Market share loss coupled with decline in churn rate. M1 lost more market share than expected which management attributed to a spike in competitive intensity and weak economy. Meanwhile, postpaid ARPU also fell more than expected, due to promotions on bundled mobile plans by M1. Management hopes to arrest market share loss with its new promotion “Take3” that was launched in late Feb09. On a positive note, churn rate declined for the third consecutive quarter to 1.6%.
Management reiterates stable FY09F earnings. But they hesitated to guide for stable top line. Lower staff and facilities costs should continue to benefit the company. We maintain a BUY rating for M1, with a revised target price of S$1.60 based on 10x FY09F PER. There is a potential upside to our FY10F earnings arising from S$15-20m backhaul cost savings.
M1 – DMG
No big surprises
Operational earnings down, in line with expectations. In the first quarter to Mar 09, revenue declined 8.6% to S$186.4m while earnings rose 10.3% to S$41.9m. The improved net margins were largely a result of tax adjustments for reduction in corporate tax rate. Taking out the tax impact, the results would be within our expectations.
Balance sheet improves further. Due to strong cash flows, M1’s key leverage ratios have improved. Net gearing now stands at 0.68x, against 0.85x a year ago. EBITDA/Interest, at 45.2x, is the highest among the telcos, and an improvement over the 37.6x it recorded in the previous corresponding period.

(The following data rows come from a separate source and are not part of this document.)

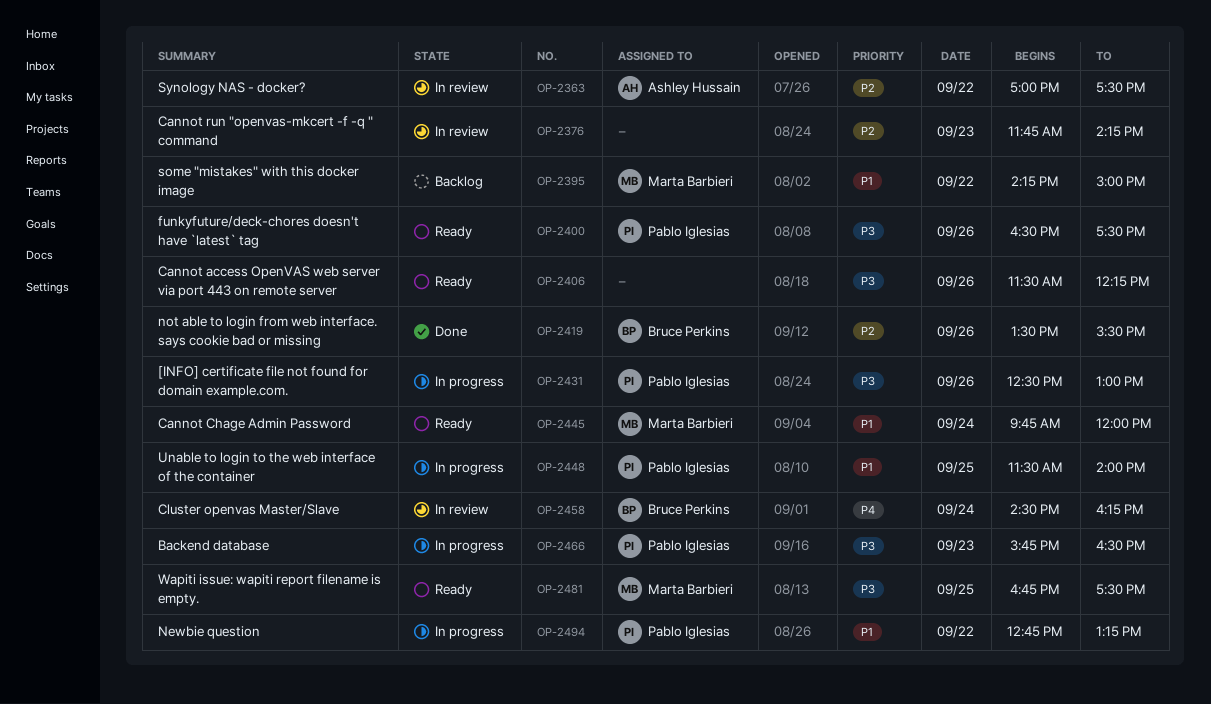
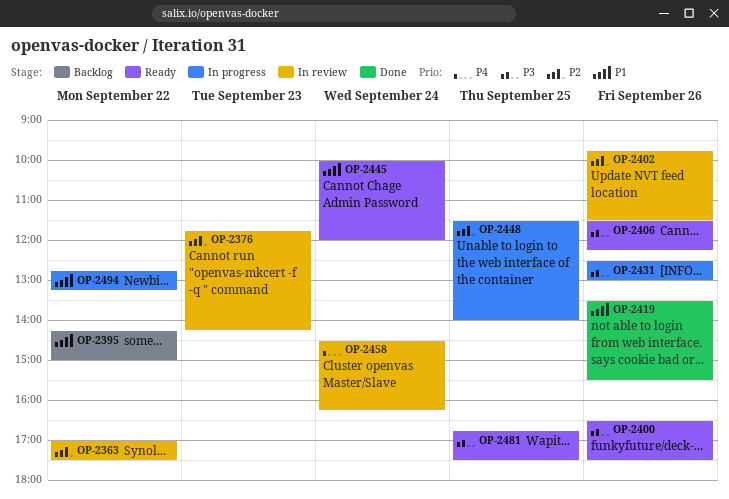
OP-2402: none -> present
OP-2419, priority: P2 -> P1
OP-2445, begins: 09:45 -> 10:00
OP-2448, priority: P1 -> P2
OP-2466: present -> none

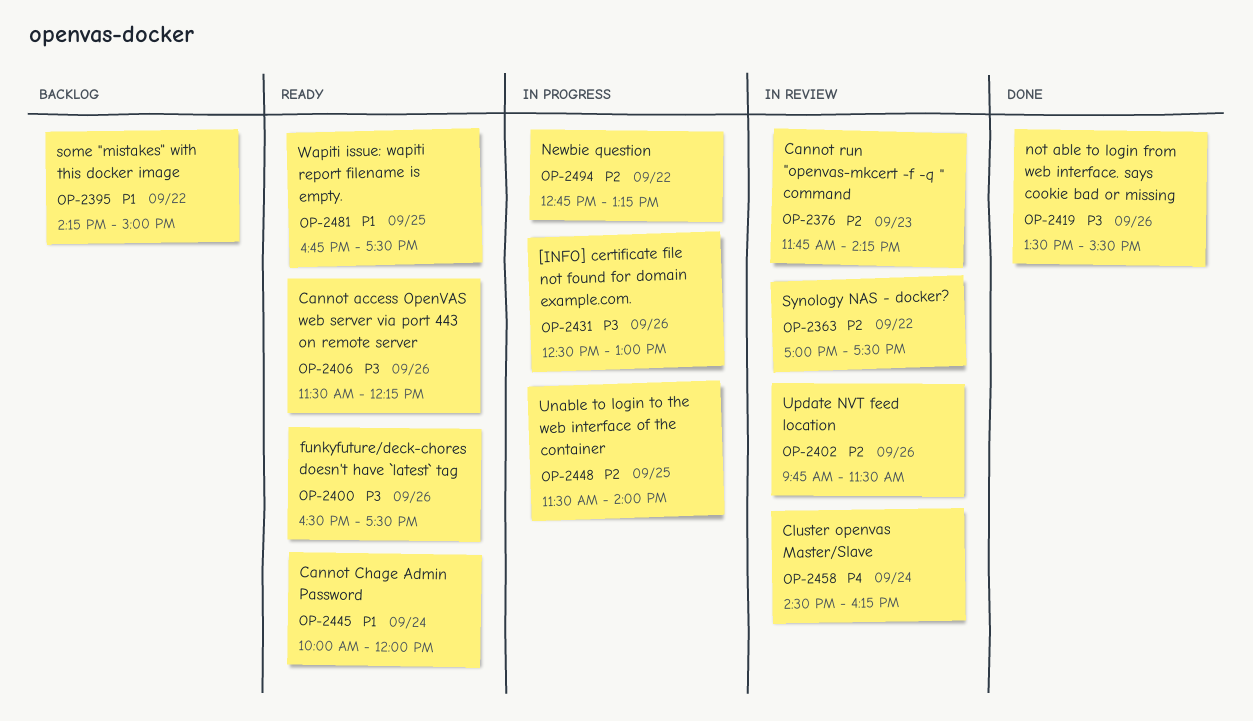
OP-2419, priority: P1 -> P3
OP-2481, priority: P3 -> P1
OP-2494, priority: P1 -> P2

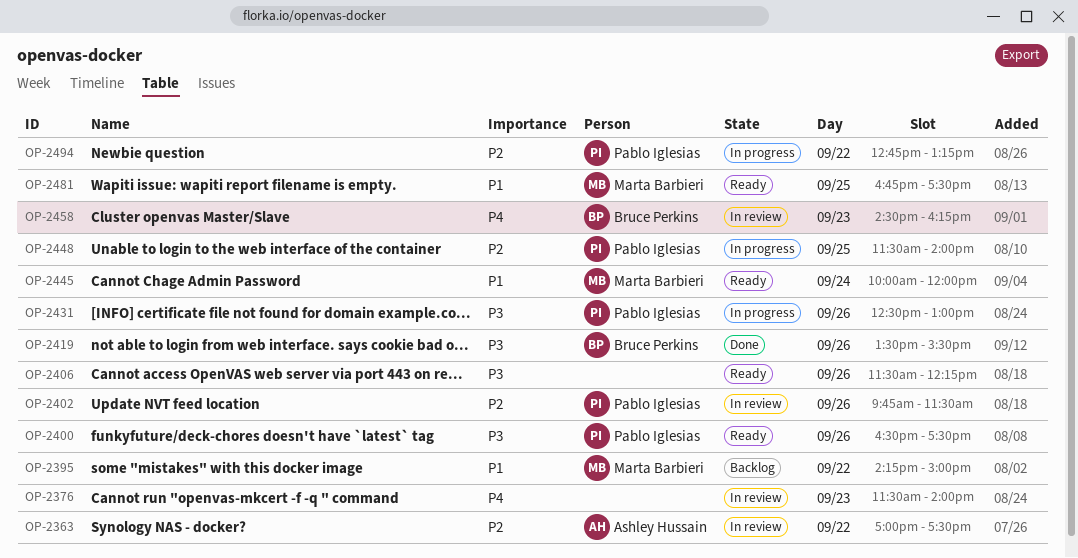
OP-2376, priority: P2 -> P4
OP-2376, begins: 11:45 -> 11:30
OP-2376, ends: 14:15 -> 14:00
OP-2458, day: Sep 24 -> Sep 23

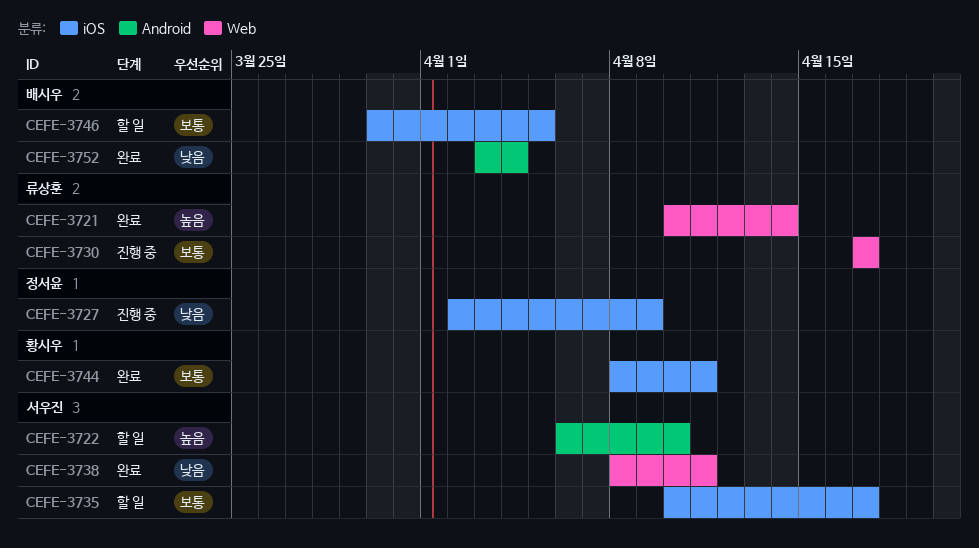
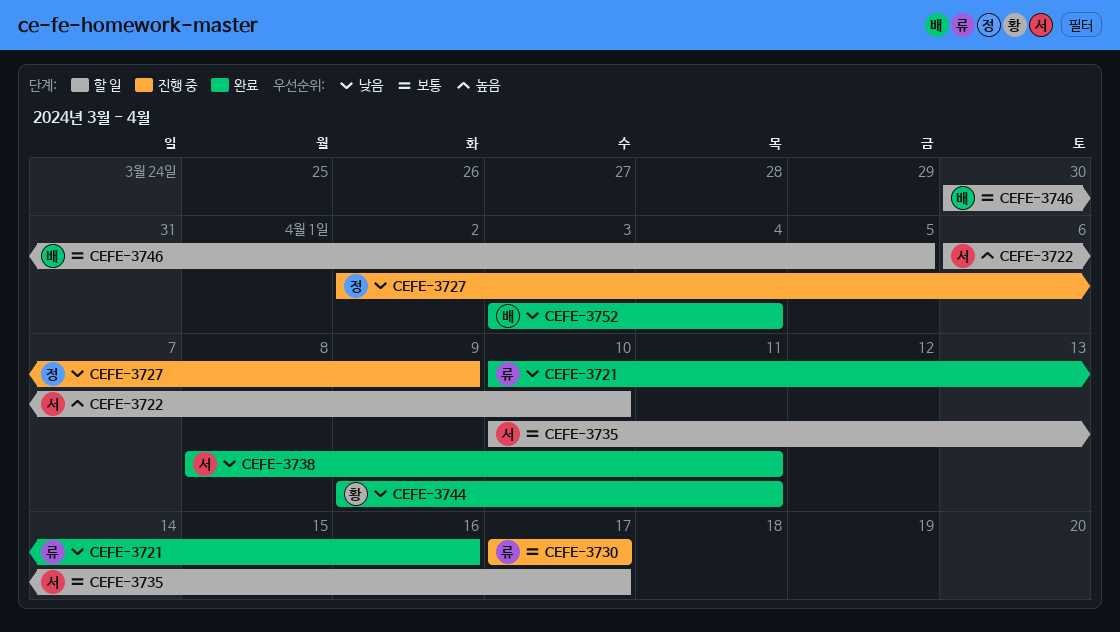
CEFE-3721, priority: 높음 -> 낮음
CEFE-3721, due: Apr 14 -> Apr 16
CEFE-3744, priority: 보통 -> 낮음
CEFE-3744, start: Apr 8 -> Apr 9

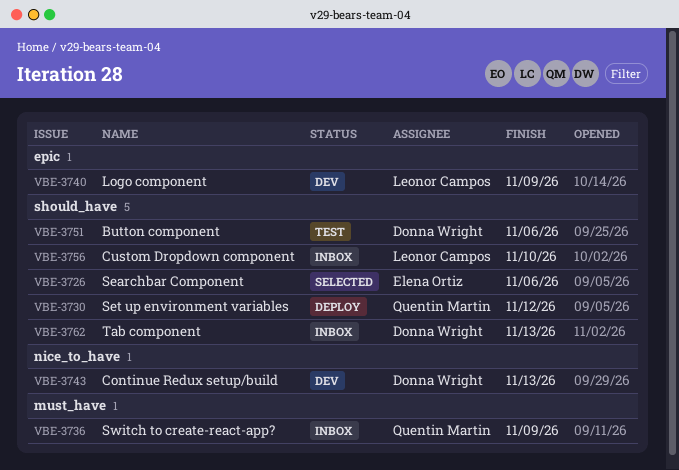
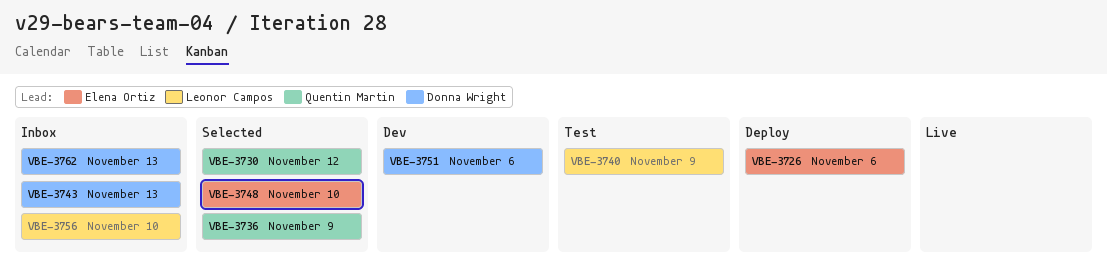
VBE-3726, status: Selected -> Deploy
VBE-3730, status: Deploy -> Selected
VBE-3736, status: Inbox -> Selected
VBE-3740, status: Dev -> Test
VBE-3743, status: Dev -> Inbox
VBE-3748: none -> present
VBE-3751, status: Test -> Dev

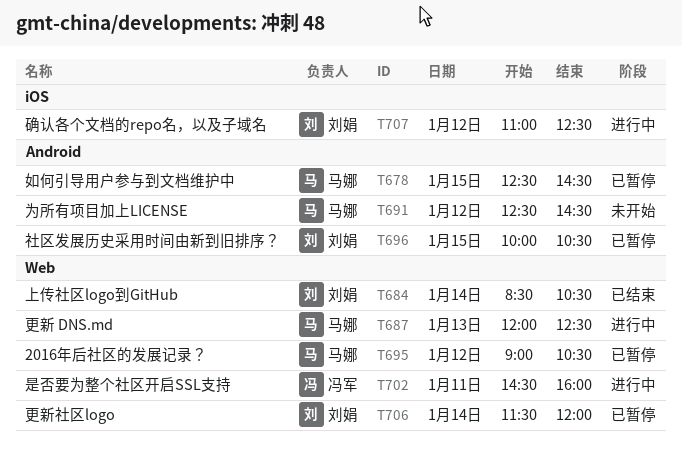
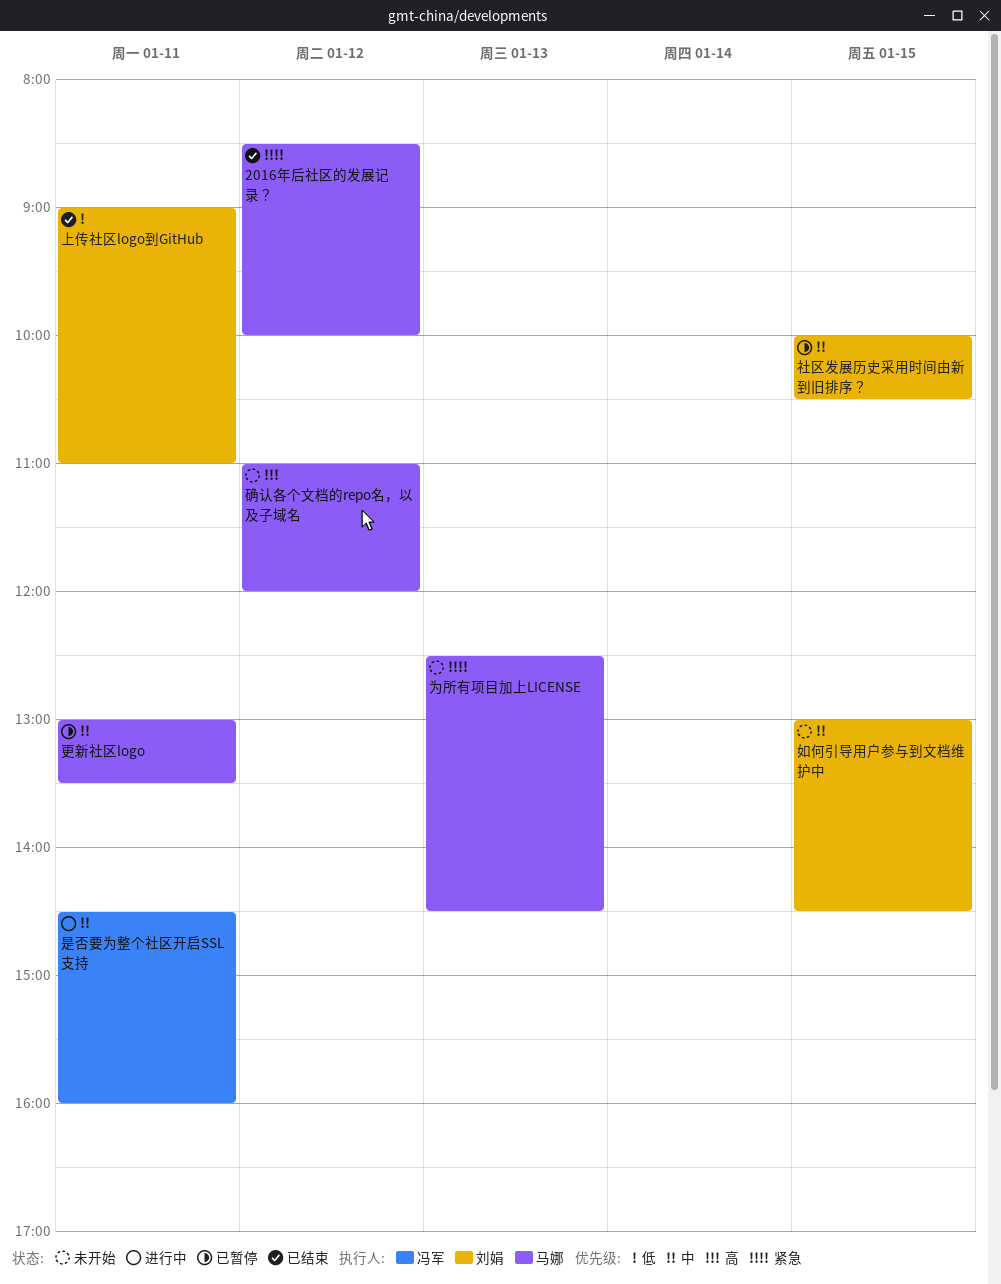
2016年后社区的发展记录？, status: 已暂停 -> 已结束
2016年后社区的发展记录？, begins: 09:00 -> 08:30
2016年后社区的发展记录？, ends: 10:30 -> 10:00
上传社区logo到GitHub, day: Jan 14 -> Jan 11
上传社区logo到GitHub, begins: 08:30 -> 09:00
上传社区logo到GitHub, ends: 10:30 -> 11:00
为所有项目加上LICENSE, day: Jan 12 -> Jan 13
如何引导用户参与到文档维护中, status: 已暂停 -> 未开始
如何引导用户参与到文档维护中, owner: 马娜 -> 刘娟
如何引导用户参与到文档维护中, begins: 12:30 -> 13:00
更新 DNS.md: present -> none
更新社区logo, owner: 刘娟 -> 马娜
更新社区logo, day: Jan 14 -> Jan 11
更新社区logo, begins: 11:30 -> 13:00
更新社区logo, ends: 12:00 -> 13:30
确认各个文档的repo名，以及子域名, status: 进行中 -> 未开始
确认各个文档的repo名，以及子域名, owner: 刘娟 -> 马娜
确认各个文档的repo名，以及子域名, ends: 12:30 -> 12:00

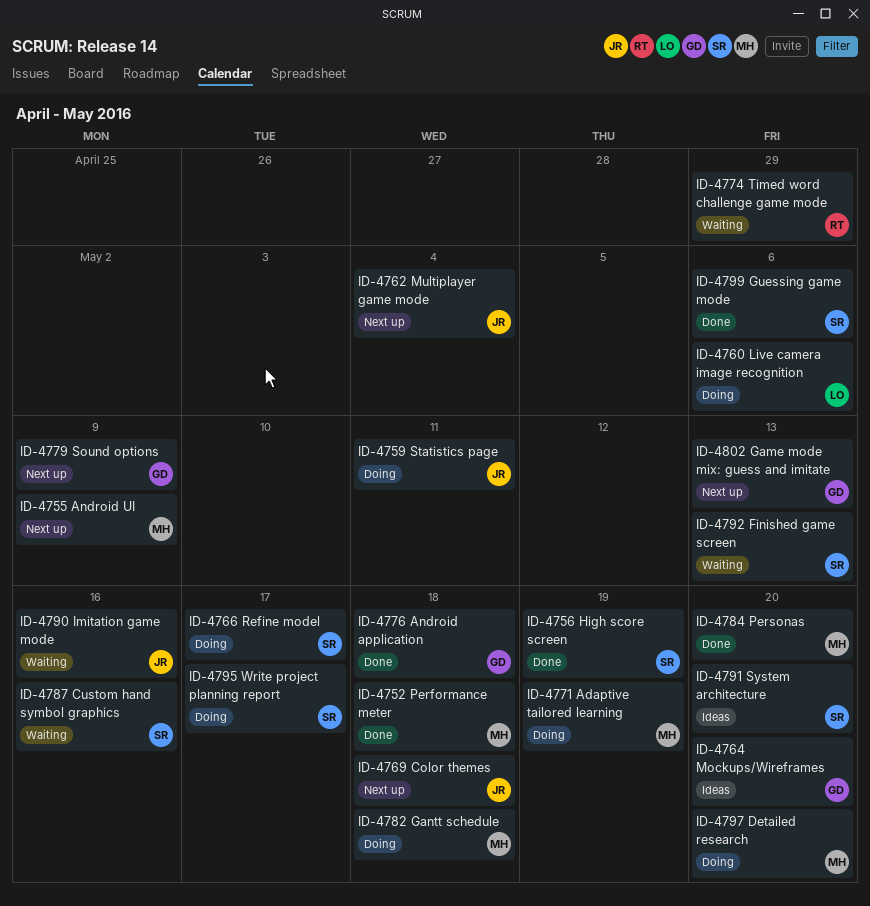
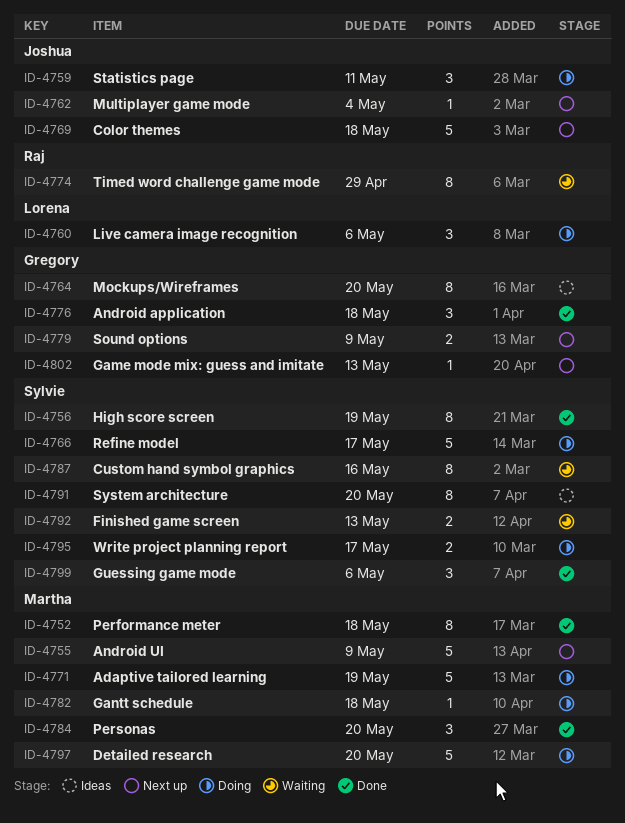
ID-4790: present -> none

Some concerns. M1’s post-paid market share fell from 27.2% in 4Q08 to 26.8% in 1Q09. While the level of competition tapered off in 4Q08, it intensified again in the past few months. From the tone of the management, we gather that should its market share continue to fall, it will retaliate aggressively. M1 has already introduced innovative programmes like Take3 to win over new customers. One other concern investors may have is the vacuum at the top after the departure of Neil Montefiore in Jan 09. Acting CEO and CFO Karen Kooi indicated that the new CEO will be unveiled “very soon”.
NBN plans. M1 believes it will benefit from the NBN when it becomes operational in 2Q10. In our view, it may not be as rosy. We expect SingTel and StarHub to launch aggressive campaigns to lock in customers later this year, pushing market penetration past the 90% mark by then. Morever, the low wholesale prices will attract new players, which will place pressure on broadband prices.
Maintain estimates and call. We are maintaining our earnings estimates for M1, with a 5.6% contraction to S$141.6m in FY09 and a growth of 4.6% to S$148.1m in FY10. Based on DDM, we attain a target price of S$1.52. Given the limited upside, we maintain NEUTRAL on M1.